Sheet Pan Eggs-in-a-Hole
6 Slices Martin’s Old Fashioned Real Butter Bread
12 Strips Bacon
3 Tablespoons Unsalted Butter, room temperature
6 Large Eggs
6 Tablespoons Freshly Grated Parmesan Cheese
1 1/2 Teaspoons Fresh Thyme
Salt and Pepper, to taste
2 Tablespoons Fresh Chives, chopped
Preheat oven to 400 degrees F.
Arrange bacon in a single layer on a baking sheet and bake for 5-7 minutes, until partially cooked. Transfer to a paper towel-lined plate to drain.
Drain bacon grease from baking sheet and wipe clean; then coat with nonstick cooking spray.
Using a 3-inch cookie cutter, make a hole in the center of each slice of bread.
Butter one side of each of the bread slices. Place slices onto the prepared baking sheet, buttered side down.
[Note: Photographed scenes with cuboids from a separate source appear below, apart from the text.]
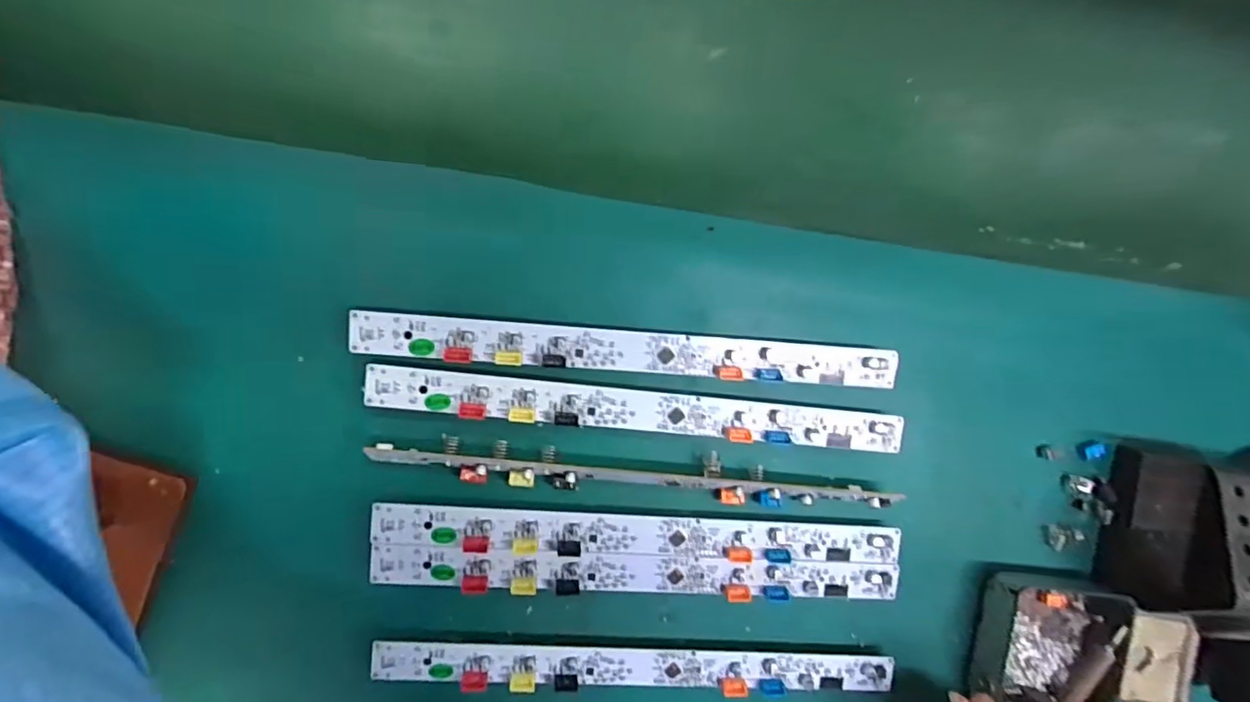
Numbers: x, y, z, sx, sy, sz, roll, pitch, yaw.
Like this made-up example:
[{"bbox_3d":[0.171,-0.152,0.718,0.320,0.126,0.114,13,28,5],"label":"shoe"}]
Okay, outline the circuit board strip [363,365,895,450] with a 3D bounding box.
[{"bbox_3d":[0.014,0.032,0.299,0.285,0.007,0.023,6,93,-9],"label":"circuit board strip"}]

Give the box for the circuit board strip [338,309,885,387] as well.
[{"bbox_3d":[0.008,0.001,0.296,0.285,0.006,0.022,4,93,-8],"label":"circuit board strip"}]

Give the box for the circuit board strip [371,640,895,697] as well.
[{"bbox_3d":[0.012,0.176,0.311,0.284,0.013,0.022,6,93,-9],"label":"circuit board strip"}]

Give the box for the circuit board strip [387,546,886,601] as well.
[{"bbox_3d":[0.014,0.123,0.305,0.285,0.008,0.023,4,93,-8],"label":"circuit board strip"}]

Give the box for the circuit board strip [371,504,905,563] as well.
[{"bbox_3d":[0.014,0.101,0.306,0.284,0.012,0.022,5,93,-8],"label":"circuit board strip"}]

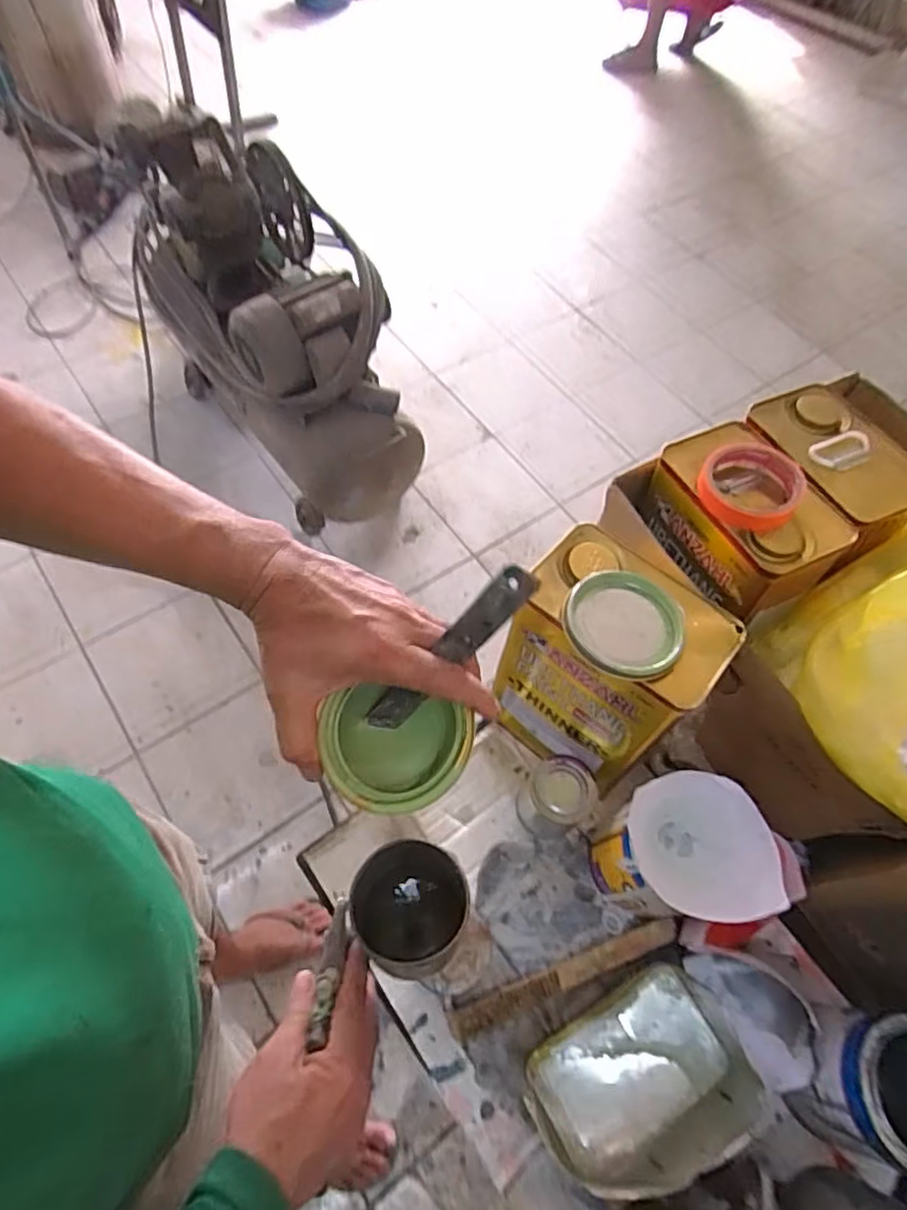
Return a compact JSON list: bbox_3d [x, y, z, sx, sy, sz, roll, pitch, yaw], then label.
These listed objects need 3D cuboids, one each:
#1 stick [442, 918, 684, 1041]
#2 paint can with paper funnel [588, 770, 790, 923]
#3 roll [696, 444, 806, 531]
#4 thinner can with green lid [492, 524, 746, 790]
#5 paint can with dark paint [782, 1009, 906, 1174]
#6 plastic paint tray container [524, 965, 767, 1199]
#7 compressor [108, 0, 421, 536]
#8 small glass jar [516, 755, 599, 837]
[{"bbox_3d":[0.105,0.343,0.589,0.225,0.010,0.025,-17,62,-12],"label":"stick"},{"bbox_3d":[0.202,0.226,0.573,0.121,0.153,0.107,-1,61,-5],"label":"paint can with paper funnel"},{"bbox_3d":[0.266,-0.109,0.569,0.084,0.027,0.087,2,61,-4],"label":"roll"},{"bbox_3d":[0.137,0.061,0.603,0.163,0.227,0.117,38,65,15],"label":"thinner can with green lid"},{"bbox_3d":[0.345,0.388,0.515,0.115,0.105,0.106,14,61,3],"label":"paint can with dark paint"},{"bbox_3d":[0.156,0.400,0.534,0.183,0.067,0.128,-22,65,-16],"label":"plastic paint tray container"},{"bbox_3d":[-0.412,-0.636,1.508,0.381,0.612,0.901,-27,67,-18],"label":"compressor"},{"bbox_3d":[0.104,0.196,0.643,0.063,0.078,0.066,2,61,-4],"label":"small glass jar"}]

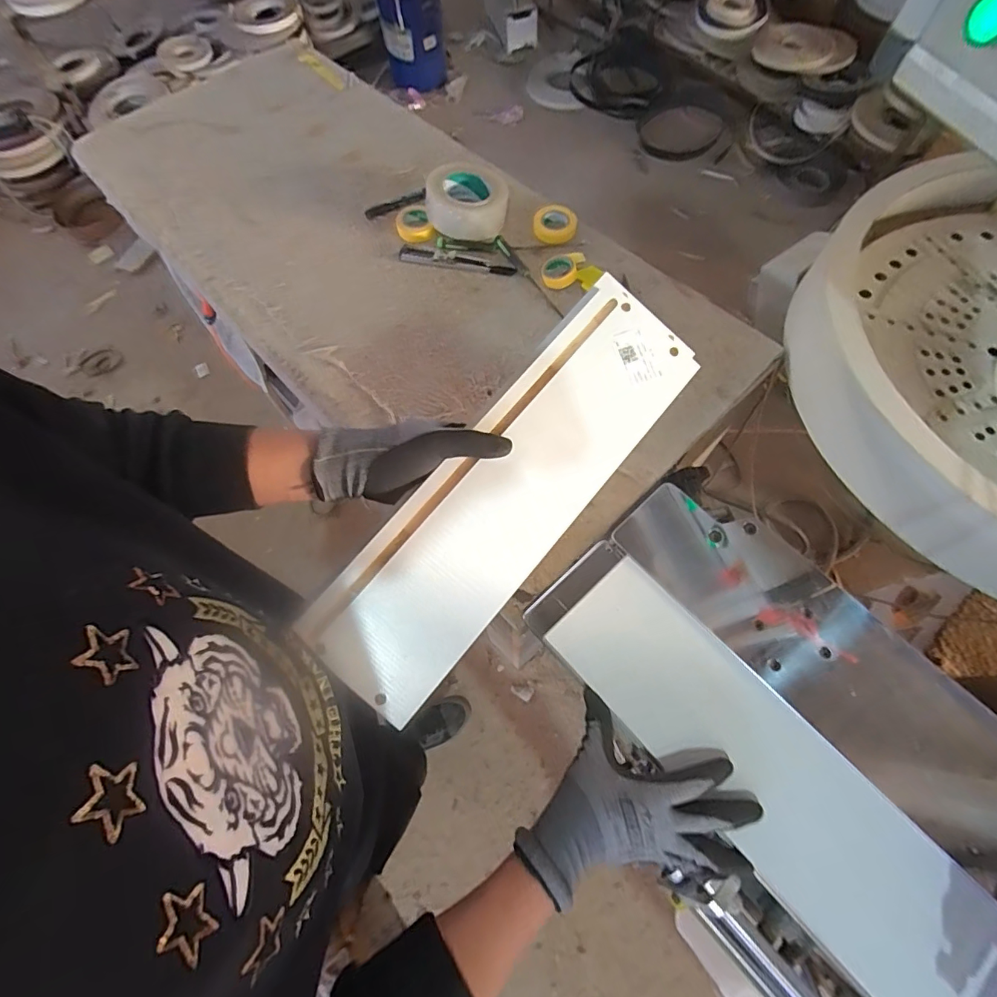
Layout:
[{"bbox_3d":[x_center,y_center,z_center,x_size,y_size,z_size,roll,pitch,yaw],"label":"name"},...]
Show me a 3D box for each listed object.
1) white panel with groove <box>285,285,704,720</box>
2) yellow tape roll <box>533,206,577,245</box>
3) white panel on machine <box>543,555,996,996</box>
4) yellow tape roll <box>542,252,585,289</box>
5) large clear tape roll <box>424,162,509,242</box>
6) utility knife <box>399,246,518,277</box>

Add 2 strips of bacon and 1 egg to each bread slice, gently cracking the eggs into each hole and keeping the yolk intact. Sprinkle with Parmesan and thyme and season with salt and pepper, to taste.
Bake until egg whites have set and bread is golden brown, about 10-12 minutes.
Serve immediately, garnished with chopped chives.